• Records from a dataset:

>>>>

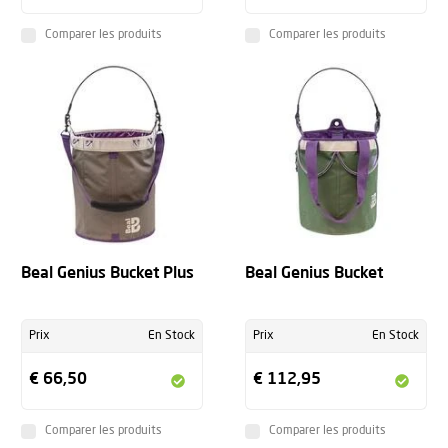
Comparer les produits
Comparer les produits
Beal Genius Bucket Plus
Beal Genius Bucket
Prix
En Stock
Prix
En Stock
€ 66,50
€ 112,95
Comparer les produits
Comparer les produits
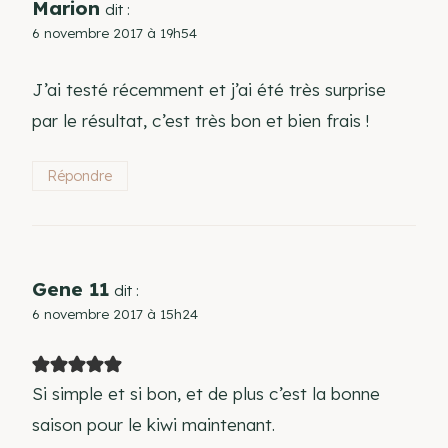
Marion
dit :
6 novembre 2017 à 19h54
J’ai testé récemment et j’ai été très surprise
par le résultat, c’est très bon et bien frais !
Répondre
Gene 11
dit :
6 novembre 2017 à 15h24
Si simple et si bon, et de plus c’est la bonne
saison pour le kiwi maintenant.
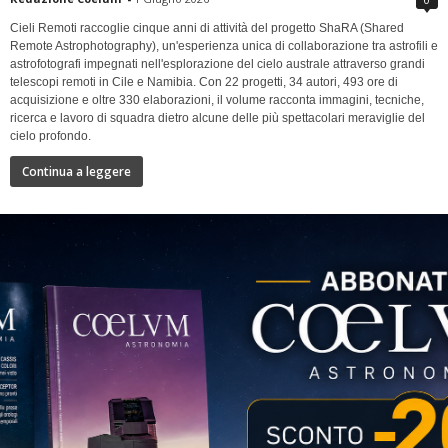
Cieli Remoti raccoglie cinque anni di attività del progetto ShaRA (Shared
Remote Astrophotography), un'esperienza unica di collaborazione tra astrofili e
astrofotografi impegnati nell'esplorazione del cielo australe attraverso grandi
telescopi remoti in Cile e Namibia. Con 22 progetti, 34 autori, 493 ore di
acquisizione e oltre 330 elaborazioni, il volume racconta immagini, tecniche,
ricerca e lavoro di squadra dietro alcune delle più spettacolari meraviglie del
cielo profondo.
Continua a leggere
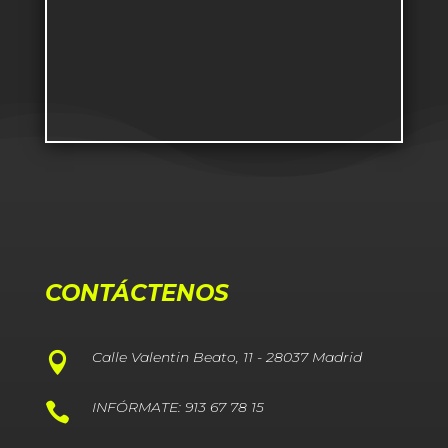
CONTÁCTENOS
Calle Valentin Beato, 11 - 28037 Madrid

INFÓRMATE: 913 67 78 15

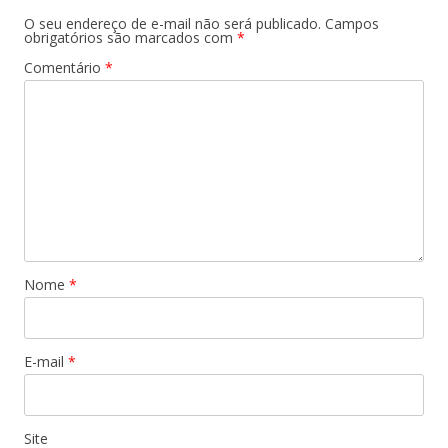
O seu endereço de e-mail não será publicado.
Campos
obrigatórios são marcados com
*
Comentário
*
Nome
*
E-mail
*
Site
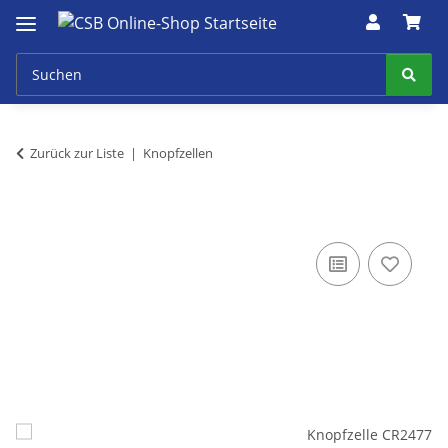
Zurück zur Liste
Knopfzellen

<<<<

• What you need to do:
Line by line, write out the data above exactly, without the pictures.

• Solution:
Comparer les produits
Comparer les produits
Beal Genius Bucket Plus
Beal Genius Bucket
Prix
En Stock
Prix
En Stock
€ 66,50
€ 112,95
Comparer les produits
Comparer les produits
Marion
dit :
6 novembre 2017 à 19h54
J’ai testé récemment et j’ai été très surprise
par le résultat, c’est très bon et bien frais !
Répondre
Gene 11
dit :
6 novembre 2017 à 15h24
Si simple et si bon, et de plus c’est la bonne
saison pour le kiwi maintenant.
Cieli Remoti raccoglie cinque anni di attività del progetto ShaRA (Shared
Remote Astrophotography), un'esperienza unica di collaborazione tra astrofili e
astrofotografi impegnati nell'esplorazione del cielo australe attraverso grandi
telescopi remoti in Cile e Namibia. Con 22 progetti, 34 autori, 493 ore di
acquisizione e oltre 330 elaborazioni, il volume racconta immagini, tecniche,
ricerca e lavoro di squadra dietro alcune delle più spettacolari meraviglie del
cielo profondo.
Continua a leggere
CONTÁCTENOS
Calle Valentin Beato, 11 - 28037 Madrid

INFÓRMATE: 913 67 78 15

O seu endereço de e-mail não será publicado.
Campos
obrigatórios são marcados com
*
Comentário
*
Nome
*
E-mail
*
Site
Zurück zur Liste
Knopfzellen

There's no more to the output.